Photography by Jenn Silver
We caught up with Cecil Frena, mastermind of Edmonton’s GOBBLE GOBBLE. Tonight, you must go to Marquee Room to check out their one of a kind, video game inspired flu pop. Underneath the fuzzy vocals, bleeps, bloops and blips of Comcast’s past lies the melody of the next greatest club bomb. Also sharing the stage will be Mount Analogue and Extra Happy Ghost, who are having their cd release party.
What is Flu Pop and are you the procreatory influence of this genre?
Flu pop is a nervous psychic distillery: pour in snot and bile and humors and then inhale deeply over the humidifier as something laughably lovely rises up. A kind of carnivalesque coffee filter for your carnal fears. We all procreate, more or less.
What are history’s top three video games and why?
a. Pit Fighter (SNES): This often-overlooked gem simulates perfectly the vicious intensity of illegal prize fighting by rendering its character sprites as maximally compressed GIFs circa 1994. The controls are so carefully mangled and time-delayed that this feat of programming sublimates video gaming into dadaist performance art.
b. NBA Jam (Cross-Platform): NBA Jam is the game that finally brought encephalitis to the mainstream after so many years. I hate sports, but I love sports with big heads. Such simple arithmetic.

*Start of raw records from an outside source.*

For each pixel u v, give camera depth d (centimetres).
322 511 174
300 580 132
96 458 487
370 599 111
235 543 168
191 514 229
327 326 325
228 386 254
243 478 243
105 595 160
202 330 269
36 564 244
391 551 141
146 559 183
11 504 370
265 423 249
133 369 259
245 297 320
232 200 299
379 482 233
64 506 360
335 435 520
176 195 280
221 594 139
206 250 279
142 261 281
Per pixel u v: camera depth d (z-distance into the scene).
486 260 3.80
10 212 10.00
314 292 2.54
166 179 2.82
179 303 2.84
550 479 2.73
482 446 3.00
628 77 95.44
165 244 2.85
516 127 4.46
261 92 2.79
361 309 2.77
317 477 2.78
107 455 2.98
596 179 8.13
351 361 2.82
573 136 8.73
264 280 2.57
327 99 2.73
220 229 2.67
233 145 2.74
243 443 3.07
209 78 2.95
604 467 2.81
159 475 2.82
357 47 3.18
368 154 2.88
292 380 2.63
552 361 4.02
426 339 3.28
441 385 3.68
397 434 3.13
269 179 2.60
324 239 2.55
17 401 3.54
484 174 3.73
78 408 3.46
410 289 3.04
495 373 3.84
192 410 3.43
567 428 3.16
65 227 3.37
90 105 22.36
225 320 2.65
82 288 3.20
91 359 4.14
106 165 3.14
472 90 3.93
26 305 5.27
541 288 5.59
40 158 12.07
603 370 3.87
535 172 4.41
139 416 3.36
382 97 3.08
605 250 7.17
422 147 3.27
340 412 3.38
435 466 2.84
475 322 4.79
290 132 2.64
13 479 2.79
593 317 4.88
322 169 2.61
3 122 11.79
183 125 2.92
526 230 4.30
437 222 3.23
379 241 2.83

c. Shaq-Fu (Cross-Platform): It is axiomatic that 2D fighting games go from good to transcendentally amazing when they: a) feature jilted first-gen FMV-like animations; and 2) have a celebrity endorsement worthy of Kazaam! Shaq-fu proved that the universe does indeed resonate with karmic balance. Monks spend years sequestered and ascetic to achieve the heights that Shaq Fu propels you to in seconds.

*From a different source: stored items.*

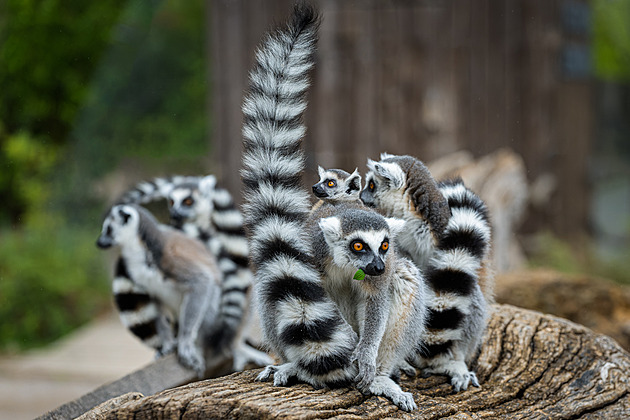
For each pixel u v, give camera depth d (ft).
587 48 66.33
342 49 54.65
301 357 13.23
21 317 44.55
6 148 53.36
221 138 56.59
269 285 13.53
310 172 32.48
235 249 24.64
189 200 26.07
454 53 55.16
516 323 17.94
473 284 15.90
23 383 33.04
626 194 93.97
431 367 15.90
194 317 22.31
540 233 58.23
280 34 14.62
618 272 59.77
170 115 74.49
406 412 13.09
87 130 63.31
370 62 54.75
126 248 22.91
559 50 58.13
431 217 17.26
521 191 44.55
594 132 90.84
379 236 13.93
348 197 16.93
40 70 55.88
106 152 65.00
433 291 15.71
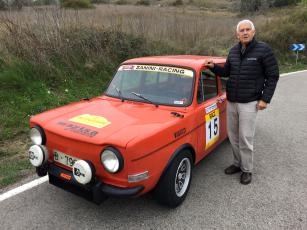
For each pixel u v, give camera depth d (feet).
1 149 18.26
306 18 67.15
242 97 14.33
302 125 24.02
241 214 12.68
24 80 25.41
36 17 30.63
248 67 13.94
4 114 21.91
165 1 166.40
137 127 11.54
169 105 13.71
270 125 23.95
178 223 12.05
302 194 14.26
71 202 13.32
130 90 14.94
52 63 28.63
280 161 17.74
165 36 41.55
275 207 13.21
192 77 14.28
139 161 10.71
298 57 58.54
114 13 47.91
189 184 13.75
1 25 28.48
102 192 11.02
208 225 11.97
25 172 15.79
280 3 112.68
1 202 13.21
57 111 13.46
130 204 13.21
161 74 14.76
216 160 17.74
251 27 13.62
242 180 15.16
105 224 11.94
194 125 13.52
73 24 32.96
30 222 12.00
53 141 12.01
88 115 12.78
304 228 11.89
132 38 35.55
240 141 14.96
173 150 12.17
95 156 10.94
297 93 34.71
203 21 57.31
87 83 29.60
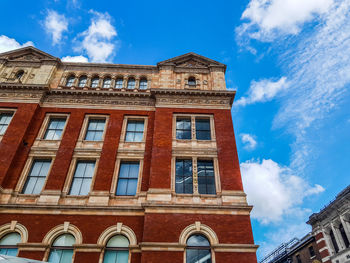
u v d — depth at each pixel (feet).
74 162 65.98
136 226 55.62
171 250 50.42
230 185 60.08
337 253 92.32
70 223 55.57
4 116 74.33
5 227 54.70
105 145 68.49
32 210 56.85
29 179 63.67
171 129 70.33
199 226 53.72
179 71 86.12
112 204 59.26
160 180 60.29
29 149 67.41
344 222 91.61
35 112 74.23
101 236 54.08
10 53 88.79
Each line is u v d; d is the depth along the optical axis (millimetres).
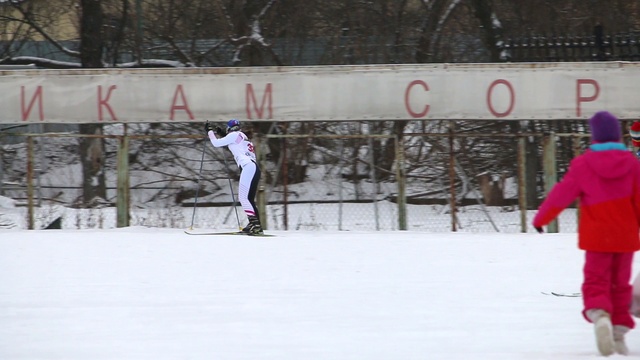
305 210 69562
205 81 56344
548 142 55938
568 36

If GOBBLE GOBBLE were to remix a classic album, what would it be
and how would people feel about it?
I think I would remix the record Michael Jackson was working on with Akon just prior to his death. Since everyone is suddenly a Michael Jackson fan, I imagine it would go over well, but really I just want to have this unbelievable collab in my collection as soon as possible.
Describe your ideal wedding.
Everyone would be wearing black and standing with their arms crossed and dour looks on their faces. Each person would have a green glowstick in their left breast pocket. Some people would be wearing vampire teeth. The priest would have suspension hooks in his back, and would refer constantly to his tatttered copy of the Penguin Anton Lavey. When the marriage vows are consummated, there will be a bass drop, and a smoke machine and strobe light would turn on. The first dance would be My Chemical Romance’s “Undead Lovers Quadrilogy”, at which point I would be unable to countenance the affair any longer and would initiate divorce proceedings.
Which is life’s most underappreciated natural sound effect?
Tiga’s girlfriend’s shoes.
Who is your favourite Edmonton band at the moment?
It’s a bit artificial and more than a bit political for me to pick a favorite band from my hometown, so I won’t, but to provide some response to your inquiry, I do want to say that Bayonets!!! Deserve much more attention than they’ve been getting. They play an absolutely caustic variety of no wave / theater punk . Their live performance is a sight to be seen, verily, intimidatingly awkward and confrontational in the very best sense of those words. Bayonets!!! laugh, cry, and above all, lunge.